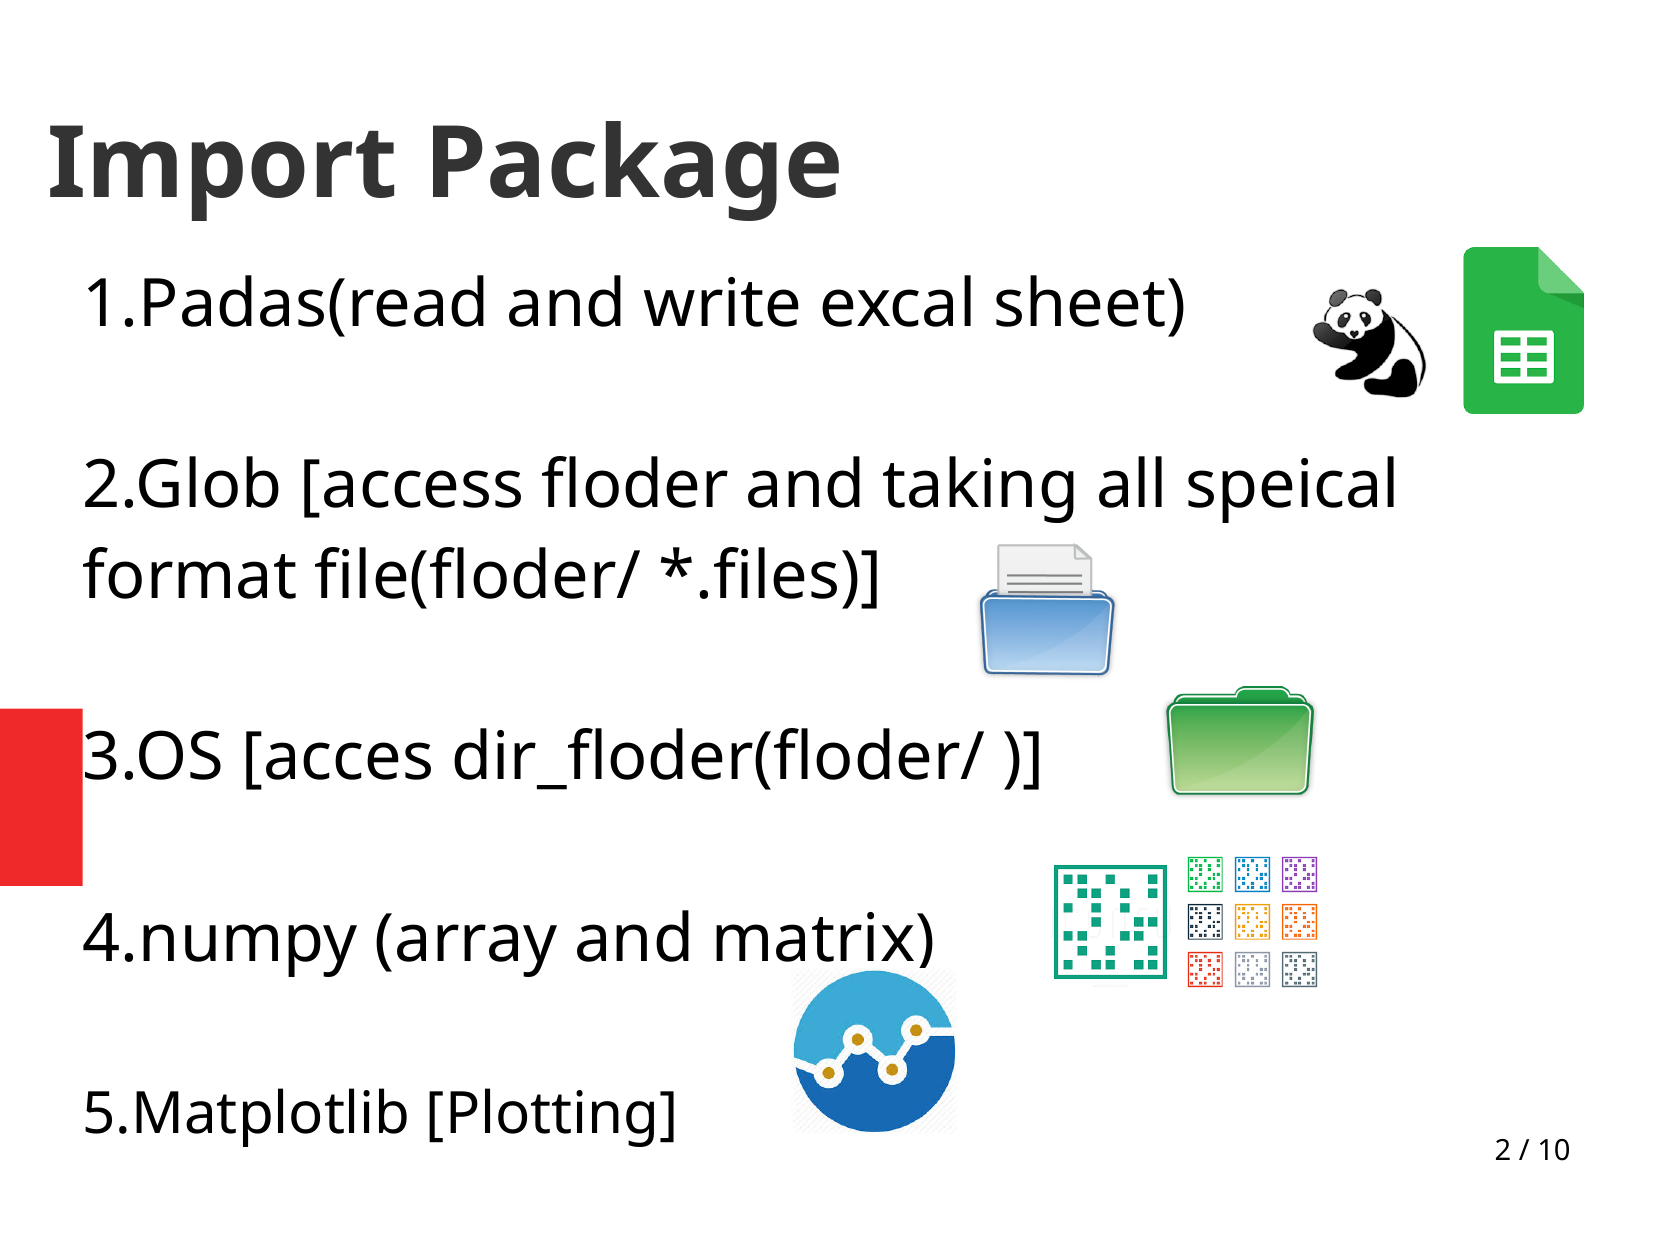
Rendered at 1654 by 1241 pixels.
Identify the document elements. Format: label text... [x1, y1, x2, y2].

title Import Package [47, 22, 1453, 296]
picture [1039, 850, 1323, 993]
picture [1157, 686, 1323, 804]
picture [1285, 247, 1607, 428]
picture [791, 968, 957, 1134]
picture [971, 543, 1123, 684]
subtitle 1.Padas(read and write excal sheet) 2.Glob [access floder and taking all speical format file(floder/ *.files)] 3.OS [acces dir_floder(floder/ )] 4.numpy (array and matrix) 5.Matplotlib [Plotting] [82, 271, 1548, 1134]
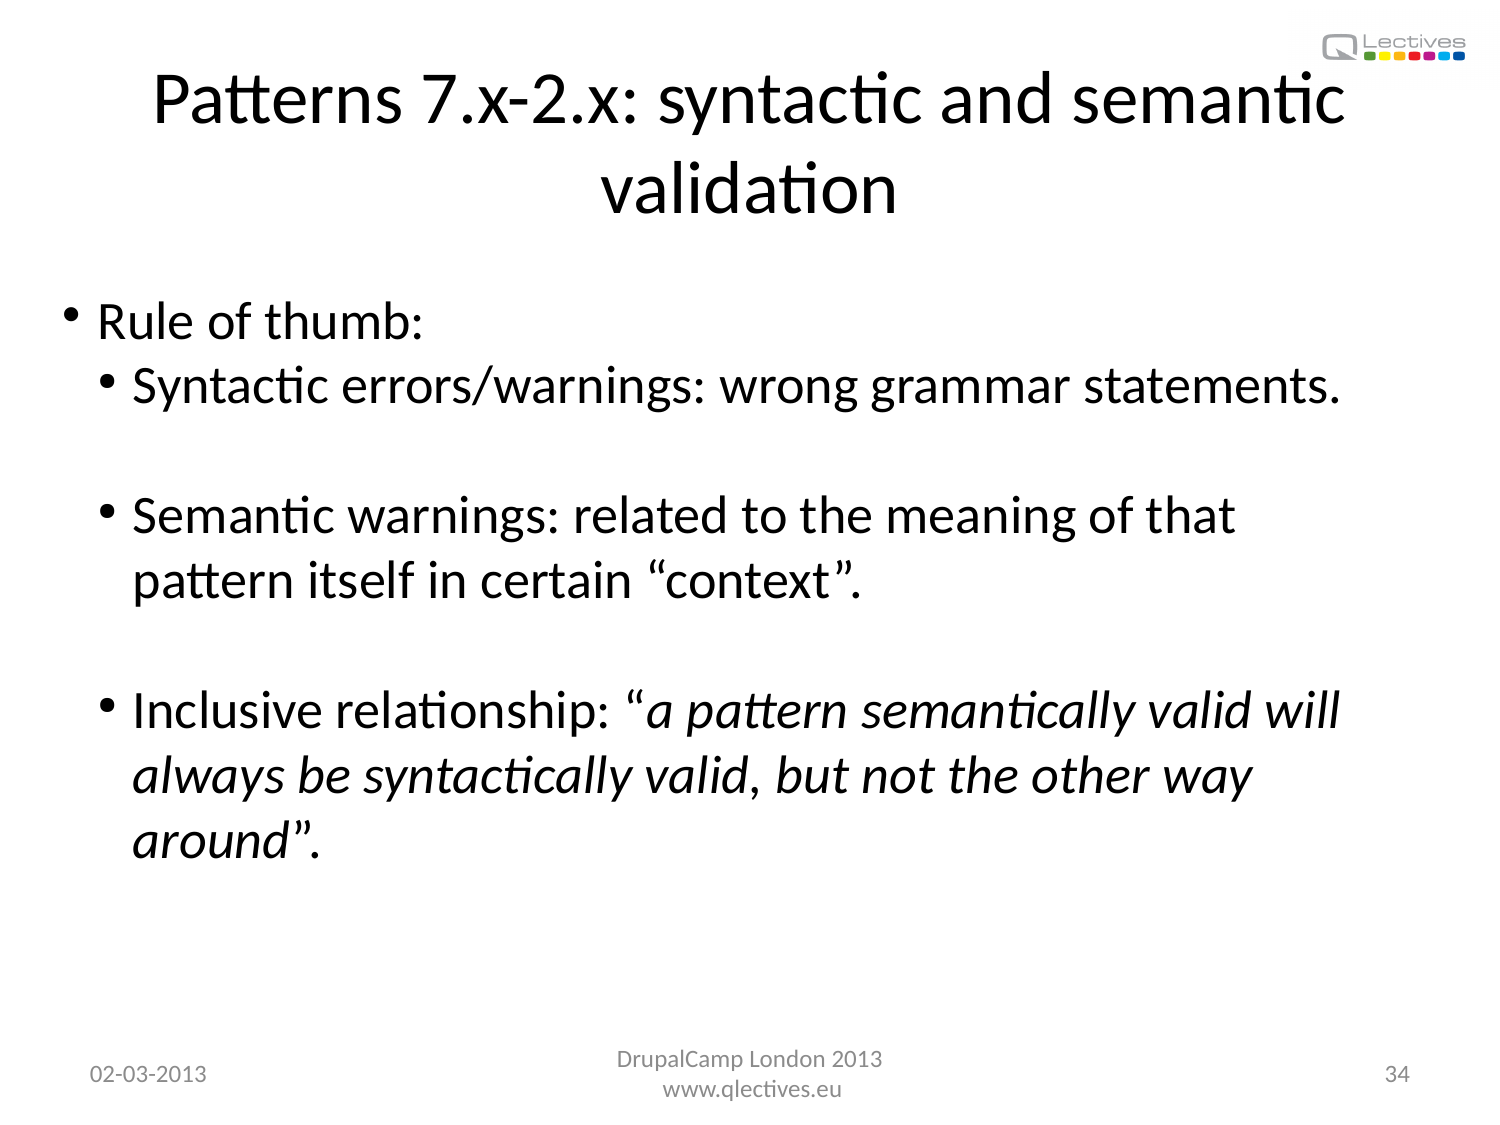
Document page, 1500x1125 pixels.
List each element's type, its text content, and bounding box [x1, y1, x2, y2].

text_box Rule of thumb: Syntactic errors/warnings: wrong grammar statements. Semantic warnings: related to the meaning of that pattern itself in certain “context”. Inclusive relationship: “a pattern semantically valid will always be syntactically valid, but not the other way around”. [47, 212, 1410, 955]
picture [1288, 9, 1500, 90]
text_box Patterns 7.x-2.x: syntactic and semantic validation [75, 45, 1425, 233]
text_box 02-03-2013 [74, 1042, 425, 1103]
text_box DrupalCamp London 2013 www.qlectives.eu [512, 1042, 988, 1103]
text_box <number> [1074, 1042, 1425, 1103]
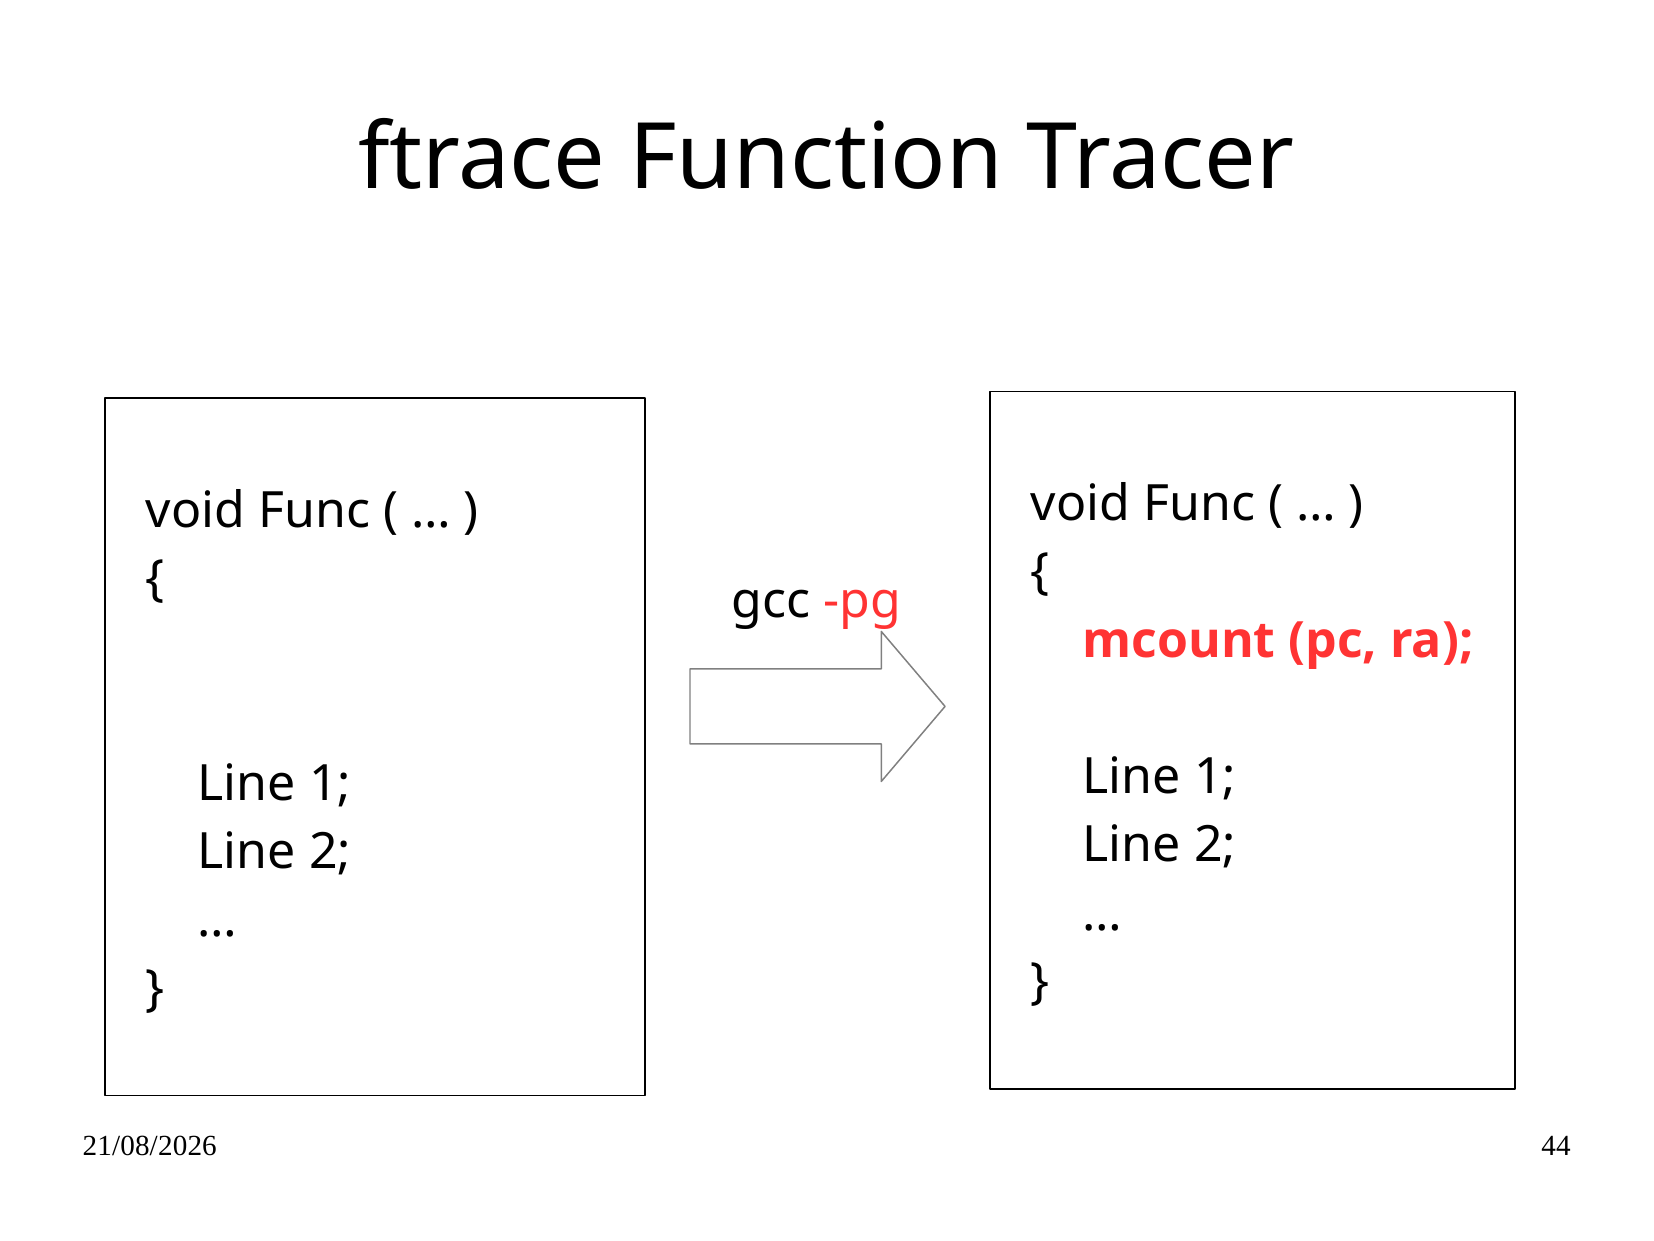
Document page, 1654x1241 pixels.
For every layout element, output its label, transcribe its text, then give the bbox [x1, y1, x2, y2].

■ WHAT YOU NEED TO DO:
Edit the listing above by changing every "pixels" to "px" and leaving the rest untouched, then give the lines again without the pictures.

■ FULL RESPONSE:
Rendered at 1654 by 1241 px.
Identify the document elements. Format: label text... [x1, y1, x2, y2].

title Import Package [47, 22, 1453, 296]
picture [1039, 850, 1323, 993]
picture [1157, 686, 1323, 804]
picture [1285, 247, 1607, 428]
picture [791, 968, 957, 1134]
picture [971, 543, 1123, 684]
subtitle 1.Padas(read and write excal sheet) 2.Glob [access floder and taking all speical format file(floder/ *.files)] 3.OS [acces dir_floder(floder/ )] 4.numpy (array and matrix) 5.Matplotlib [Plotting] [82, 271, 1548, 1134]
Document page, 1500x1125 px.
List each element's type, its text content, and bounding box [x1, y1, x2, y2].

text_box Rule of thumb: Syntactic errors/warnings: wrong grammar statements. Semantic warnings: related to the meaning of that pattern itself in certain “context”. Inclusive relationship: “a pattern semantically valid will always be syntactically valid, but not the other way around”. [47, 212, 1410, 955]
picture [1288, 9, 1500, 90]
text_box Patterns 7.x-2.x: syntactic and semantic validation [75, 45, 1425, 233]
text_box 02-03-2013 [74, 1042, 425, 1103]
text_box DrupalCamp London 2013 www.qlectives.eu [512, 1042, 988, 1103]
text_box <number> [1074, 1042, 1425, 1103]
Document page, 1654x1241 px.
For every layout element, output its label, transcribe its text, then give the bbox [x1, y1, x2, y2].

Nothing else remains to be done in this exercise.